Read Anthony Sacramone's moving First Things post and was struck by the ardor at which he, not a Catholic, longs for doctrinal unity and integrity. He is unwilling to settle for a watered-down, lowest-common-denominator doctrine.
Earlier this week I saw a page from Martin Luther's bible, and it made me think how odd it is that a love for, and deep familiarity with, Scripture is not enough to unify. I assume that's because Jesus is revealed in the Scriptures but He isn't Scripture itself.
Perhaps I emphasize too much the importance of doctrine compared to the practice of charity and the virtues, but it's still sad to see the marginal notes of Martin Luther - and all the meditation and sweat over Scriptures that that implied - on a page from the book of Ephesians (see below).

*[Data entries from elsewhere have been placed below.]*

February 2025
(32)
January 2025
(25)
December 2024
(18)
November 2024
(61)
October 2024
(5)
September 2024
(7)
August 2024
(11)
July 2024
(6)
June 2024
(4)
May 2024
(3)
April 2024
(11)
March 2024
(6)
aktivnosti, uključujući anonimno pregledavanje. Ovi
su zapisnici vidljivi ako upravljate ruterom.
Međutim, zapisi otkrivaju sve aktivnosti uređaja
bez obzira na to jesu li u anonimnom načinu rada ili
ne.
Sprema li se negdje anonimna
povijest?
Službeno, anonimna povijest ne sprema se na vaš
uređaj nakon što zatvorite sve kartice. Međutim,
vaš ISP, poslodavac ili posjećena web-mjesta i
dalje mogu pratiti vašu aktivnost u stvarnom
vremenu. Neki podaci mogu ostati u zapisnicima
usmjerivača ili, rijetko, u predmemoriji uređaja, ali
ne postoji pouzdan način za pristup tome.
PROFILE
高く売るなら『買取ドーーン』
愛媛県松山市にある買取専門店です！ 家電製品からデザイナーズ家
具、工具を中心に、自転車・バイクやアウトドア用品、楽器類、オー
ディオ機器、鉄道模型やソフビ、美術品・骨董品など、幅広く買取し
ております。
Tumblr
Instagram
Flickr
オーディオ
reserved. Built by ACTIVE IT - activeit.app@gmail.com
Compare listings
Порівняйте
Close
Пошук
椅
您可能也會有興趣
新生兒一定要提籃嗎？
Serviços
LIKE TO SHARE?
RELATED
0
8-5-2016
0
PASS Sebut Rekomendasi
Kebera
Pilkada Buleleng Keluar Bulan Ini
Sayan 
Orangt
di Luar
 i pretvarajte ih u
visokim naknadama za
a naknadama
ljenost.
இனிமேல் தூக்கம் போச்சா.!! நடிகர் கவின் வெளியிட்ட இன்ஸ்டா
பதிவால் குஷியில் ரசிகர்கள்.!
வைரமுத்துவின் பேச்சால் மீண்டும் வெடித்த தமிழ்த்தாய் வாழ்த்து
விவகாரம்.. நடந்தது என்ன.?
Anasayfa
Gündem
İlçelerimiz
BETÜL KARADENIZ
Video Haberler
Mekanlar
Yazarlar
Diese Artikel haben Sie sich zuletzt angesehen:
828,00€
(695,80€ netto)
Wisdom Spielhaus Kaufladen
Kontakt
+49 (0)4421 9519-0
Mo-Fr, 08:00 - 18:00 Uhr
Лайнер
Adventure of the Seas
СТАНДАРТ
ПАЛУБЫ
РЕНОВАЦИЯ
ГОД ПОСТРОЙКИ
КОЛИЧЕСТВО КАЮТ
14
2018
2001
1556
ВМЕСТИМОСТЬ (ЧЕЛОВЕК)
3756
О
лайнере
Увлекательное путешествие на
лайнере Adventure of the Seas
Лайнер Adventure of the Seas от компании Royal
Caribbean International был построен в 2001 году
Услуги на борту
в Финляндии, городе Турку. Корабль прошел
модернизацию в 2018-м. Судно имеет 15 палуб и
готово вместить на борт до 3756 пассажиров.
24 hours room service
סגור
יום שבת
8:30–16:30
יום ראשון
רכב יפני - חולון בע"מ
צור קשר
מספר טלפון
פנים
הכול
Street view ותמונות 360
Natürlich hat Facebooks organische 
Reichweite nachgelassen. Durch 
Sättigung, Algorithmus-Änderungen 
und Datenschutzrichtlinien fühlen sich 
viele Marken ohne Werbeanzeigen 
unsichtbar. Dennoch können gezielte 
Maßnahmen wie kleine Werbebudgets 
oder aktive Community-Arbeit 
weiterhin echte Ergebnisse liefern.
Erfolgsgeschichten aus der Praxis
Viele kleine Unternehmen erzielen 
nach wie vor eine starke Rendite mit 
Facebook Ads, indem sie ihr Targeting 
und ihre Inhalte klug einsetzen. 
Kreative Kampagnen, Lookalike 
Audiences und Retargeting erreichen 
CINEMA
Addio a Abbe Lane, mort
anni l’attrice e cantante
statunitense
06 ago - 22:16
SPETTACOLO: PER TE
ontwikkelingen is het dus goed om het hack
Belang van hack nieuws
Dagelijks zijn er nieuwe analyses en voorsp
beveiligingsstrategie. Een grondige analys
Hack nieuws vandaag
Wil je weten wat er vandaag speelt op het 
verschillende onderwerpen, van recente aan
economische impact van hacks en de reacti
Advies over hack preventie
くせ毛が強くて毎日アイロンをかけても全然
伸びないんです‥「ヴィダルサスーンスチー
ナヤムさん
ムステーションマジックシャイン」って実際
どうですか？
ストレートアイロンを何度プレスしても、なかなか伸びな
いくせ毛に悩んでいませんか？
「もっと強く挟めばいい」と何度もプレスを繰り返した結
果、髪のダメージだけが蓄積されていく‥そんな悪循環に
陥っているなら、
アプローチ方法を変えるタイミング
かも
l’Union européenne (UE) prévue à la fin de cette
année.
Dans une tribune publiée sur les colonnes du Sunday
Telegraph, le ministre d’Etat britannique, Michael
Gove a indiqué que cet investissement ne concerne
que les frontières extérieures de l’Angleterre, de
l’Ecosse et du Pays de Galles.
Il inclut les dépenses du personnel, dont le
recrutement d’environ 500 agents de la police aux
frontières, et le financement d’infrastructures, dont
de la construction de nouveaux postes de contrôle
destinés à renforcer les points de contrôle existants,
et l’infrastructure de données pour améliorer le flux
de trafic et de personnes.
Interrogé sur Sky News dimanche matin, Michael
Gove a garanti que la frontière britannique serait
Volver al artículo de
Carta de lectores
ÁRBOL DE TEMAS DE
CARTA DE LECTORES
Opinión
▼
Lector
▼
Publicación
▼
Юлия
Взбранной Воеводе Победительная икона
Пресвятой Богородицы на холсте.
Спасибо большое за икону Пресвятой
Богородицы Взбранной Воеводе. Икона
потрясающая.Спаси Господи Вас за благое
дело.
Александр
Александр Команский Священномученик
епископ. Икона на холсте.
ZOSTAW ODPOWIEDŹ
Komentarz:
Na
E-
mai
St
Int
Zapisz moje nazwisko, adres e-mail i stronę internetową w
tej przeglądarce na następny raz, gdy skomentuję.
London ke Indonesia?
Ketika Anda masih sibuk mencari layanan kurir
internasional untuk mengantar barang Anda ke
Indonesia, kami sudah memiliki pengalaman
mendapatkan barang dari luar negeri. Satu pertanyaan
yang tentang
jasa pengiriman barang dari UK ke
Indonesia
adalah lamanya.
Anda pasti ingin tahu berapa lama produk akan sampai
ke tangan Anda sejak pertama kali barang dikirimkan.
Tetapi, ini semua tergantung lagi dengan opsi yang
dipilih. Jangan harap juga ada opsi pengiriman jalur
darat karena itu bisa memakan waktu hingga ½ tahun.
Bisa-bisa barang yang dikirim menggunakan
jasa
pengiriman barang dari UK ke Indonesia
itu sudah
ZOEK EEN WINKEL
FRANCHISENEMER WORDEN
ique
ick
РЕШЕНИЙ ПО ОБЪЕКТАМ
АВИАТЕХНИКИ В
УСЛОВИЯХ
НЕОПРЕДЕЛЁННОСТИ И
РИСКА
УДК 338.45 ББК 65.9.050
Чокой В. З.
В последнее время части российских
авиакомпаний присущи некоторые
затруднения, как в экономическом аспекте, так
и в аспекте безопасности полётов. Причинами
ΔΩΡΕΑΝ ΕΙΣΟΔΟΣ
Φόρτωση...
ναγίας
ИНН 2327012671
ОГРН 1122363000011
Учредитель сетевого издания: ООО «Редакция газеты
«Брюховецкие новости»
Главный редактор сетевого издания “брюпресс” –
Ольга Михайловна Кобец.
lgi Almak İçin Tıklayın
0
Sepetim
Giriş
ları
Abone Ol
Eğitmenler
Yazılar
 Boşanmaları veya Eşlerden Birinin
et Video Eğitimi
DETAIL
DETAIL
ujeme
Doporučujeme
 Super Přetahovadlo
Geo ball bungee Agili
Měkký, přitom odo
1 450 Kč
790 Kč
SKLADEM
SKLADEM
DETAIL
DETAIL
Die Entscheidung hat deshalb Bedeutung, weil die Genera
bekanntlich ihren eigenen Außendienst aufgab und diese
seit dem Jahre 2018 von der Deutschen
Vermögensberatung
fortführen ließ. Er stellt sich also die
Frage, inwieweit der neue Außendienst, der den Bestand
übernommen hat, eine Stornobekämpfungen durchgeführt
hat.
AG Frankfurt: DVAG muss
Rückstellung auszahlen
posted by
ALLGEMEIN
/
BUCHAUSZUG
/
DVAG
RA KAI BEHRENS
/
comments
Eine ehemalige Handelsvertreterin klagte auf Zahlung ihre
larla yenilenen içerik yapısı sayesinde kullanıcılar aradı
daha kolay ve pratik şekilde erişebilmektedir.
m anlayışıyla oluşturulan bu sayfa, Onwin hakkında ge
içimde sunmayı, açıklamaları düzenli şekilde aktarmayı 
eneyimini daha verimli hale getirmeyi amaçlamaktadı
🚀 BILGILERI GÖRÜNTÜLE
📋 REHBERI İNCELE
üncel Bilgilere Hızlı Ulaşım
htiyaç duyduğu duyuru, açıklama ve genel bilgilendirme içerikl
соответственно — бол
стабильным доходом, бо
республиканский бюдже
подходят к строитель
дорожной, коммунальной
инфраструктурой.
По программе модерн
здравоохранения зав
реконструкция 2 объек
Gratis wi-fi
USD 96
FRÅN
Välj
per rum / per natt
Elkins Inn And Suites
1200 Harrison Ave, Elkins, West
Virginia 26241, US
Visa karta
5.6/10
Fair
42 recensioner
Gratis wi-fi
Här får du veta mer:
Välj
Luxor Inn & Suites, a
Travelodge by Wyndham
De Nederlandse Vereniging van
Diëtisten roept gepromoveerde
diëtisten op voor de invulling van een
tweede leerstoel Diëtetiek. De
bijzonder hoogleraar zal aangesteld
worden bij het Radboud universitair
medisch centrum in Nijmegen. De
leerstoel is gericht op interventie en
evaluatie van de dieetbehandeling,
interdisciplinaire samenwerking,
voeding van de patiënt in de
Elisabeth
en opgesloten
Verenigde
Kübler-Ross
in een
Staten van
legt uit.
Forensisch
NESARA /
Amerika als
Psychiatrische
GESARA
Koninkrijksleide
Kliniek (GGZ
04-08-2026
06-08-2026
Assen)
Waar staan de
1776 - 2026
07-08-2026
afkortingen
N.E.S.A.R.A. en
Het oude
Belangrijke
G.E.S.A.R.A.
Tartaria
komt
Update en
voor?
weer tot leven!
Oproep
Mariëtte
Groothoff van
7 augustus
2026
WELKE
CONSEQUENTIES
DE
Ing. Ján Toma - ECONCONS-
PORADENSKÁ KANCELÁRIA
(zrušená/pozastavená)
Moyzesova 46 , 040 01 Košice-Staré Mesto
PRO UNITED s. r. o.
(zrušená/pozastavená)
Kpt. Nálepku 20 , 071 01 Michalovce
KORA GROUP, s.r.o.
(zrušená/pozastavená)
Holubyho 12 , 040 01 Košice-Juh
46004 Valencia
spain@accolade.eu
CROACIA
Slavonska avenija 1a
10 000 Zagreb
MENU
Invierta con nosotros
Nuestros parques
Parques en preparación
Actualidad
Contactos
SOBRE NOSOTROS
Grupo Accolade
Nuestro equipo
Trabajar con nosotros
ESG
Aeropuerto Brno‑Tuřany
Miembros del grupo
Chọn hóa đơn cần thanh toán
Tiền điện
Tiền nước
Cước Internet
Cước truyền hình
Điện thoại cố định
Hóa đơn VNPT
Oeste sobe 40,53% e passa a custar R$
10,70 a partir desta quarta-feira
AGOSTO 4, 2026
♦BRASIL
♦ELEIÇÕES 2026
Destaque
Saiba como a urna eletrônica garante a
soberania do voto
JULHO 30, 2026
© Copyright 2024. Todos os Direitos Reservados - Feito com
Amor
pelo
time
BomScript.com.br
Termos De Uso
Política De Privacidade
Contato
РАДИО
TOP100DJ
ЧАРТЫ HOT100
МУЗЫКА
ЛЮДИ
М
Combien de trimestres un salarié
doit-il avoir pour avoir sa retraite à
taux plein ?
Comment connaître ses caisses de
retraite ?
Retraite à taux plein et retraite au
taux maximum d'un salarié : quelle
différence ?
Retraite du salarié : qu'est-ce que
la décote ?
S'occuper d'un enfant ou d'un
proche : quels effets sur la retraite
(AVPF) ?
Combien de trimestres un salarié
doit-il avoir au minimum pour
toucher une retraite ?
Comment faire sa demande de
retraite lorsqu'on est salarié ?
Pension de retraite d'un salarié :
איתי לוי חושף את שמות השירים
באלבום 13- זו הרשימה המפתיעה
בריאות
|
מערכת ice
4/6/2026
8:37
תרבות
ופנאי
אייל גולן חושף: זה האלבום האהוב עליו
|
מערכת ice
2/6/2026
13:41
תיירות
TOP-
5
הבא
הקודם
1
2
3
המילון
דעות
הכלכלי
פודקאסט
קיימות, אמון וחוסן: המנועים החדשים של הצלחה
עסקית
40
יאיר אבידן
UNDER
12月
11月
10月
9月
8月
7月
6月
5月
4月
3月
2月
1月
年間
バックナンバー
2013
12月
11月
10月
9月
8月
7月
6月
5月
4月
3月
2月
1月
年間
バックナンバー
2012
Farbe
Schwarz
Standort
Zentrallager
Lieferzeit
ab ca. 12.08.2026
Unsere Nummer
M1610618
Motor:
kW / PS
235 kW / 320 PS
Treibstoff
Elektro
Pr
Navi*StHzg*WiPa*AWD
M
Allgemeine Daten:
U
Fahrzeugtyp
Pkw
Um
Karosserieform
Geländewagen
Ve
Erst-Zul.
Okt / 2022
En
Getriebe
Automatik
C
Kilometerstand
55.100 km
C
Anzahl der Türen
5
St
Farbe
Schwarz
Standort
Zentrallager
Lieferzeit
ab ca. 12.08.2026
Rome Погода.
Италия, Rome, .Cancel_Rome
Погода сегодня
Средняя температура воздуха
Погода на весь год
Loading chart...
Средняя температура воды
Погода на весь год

Proof again of our fallenness I suppose; he loved Scripture and yet he hated it didn't he? For he didn't love all of it. He famously wanted to exclude some books, like James and Revelation. But I think we have to love all of it, just as we have to love all of the doctrines of the Church, even the ones we don't like.
I've been lately interested in the early Church Father Origen. He was an interesting and deeply admirable fellow wasn't he? Origen had some heterdox notions (such as Universalism) and I suppose that's why he was never declared a saint but he sure loved and studied Scripture. Yet even to be called a Father of the church is sometimes disputed (from Aquilina's Fathers of the Church):
Not everyone agrees that Tertullian, Origen, and Eusebius should be called Fathers... B. Schmid's Manual of Patrology denies them the title, as does Yves Congar's The Meaning of Tradition. However, the Catechism of the Catholic Church cites Tertullian explicitly as a Father of the Church and nine times invokes Origen as an authority. Cayre says, "The valuable services that these men have rendered to the Church explain these exceptions."I'd like to read more about Origen. This book by de Lubac looks interesting although likely challenging and not really a biography.
Origen by Joseph Trigg looks like a good biographical sketch.
My favorite Jesuit, Fr. Edward Oakes, says that "of all the Church Fathers none has been more misunderstood than Origen."
UPDATE: Bill Luse writes: "I believe Universalism remained speculative with Origen, and not something he would have wanted in any creed."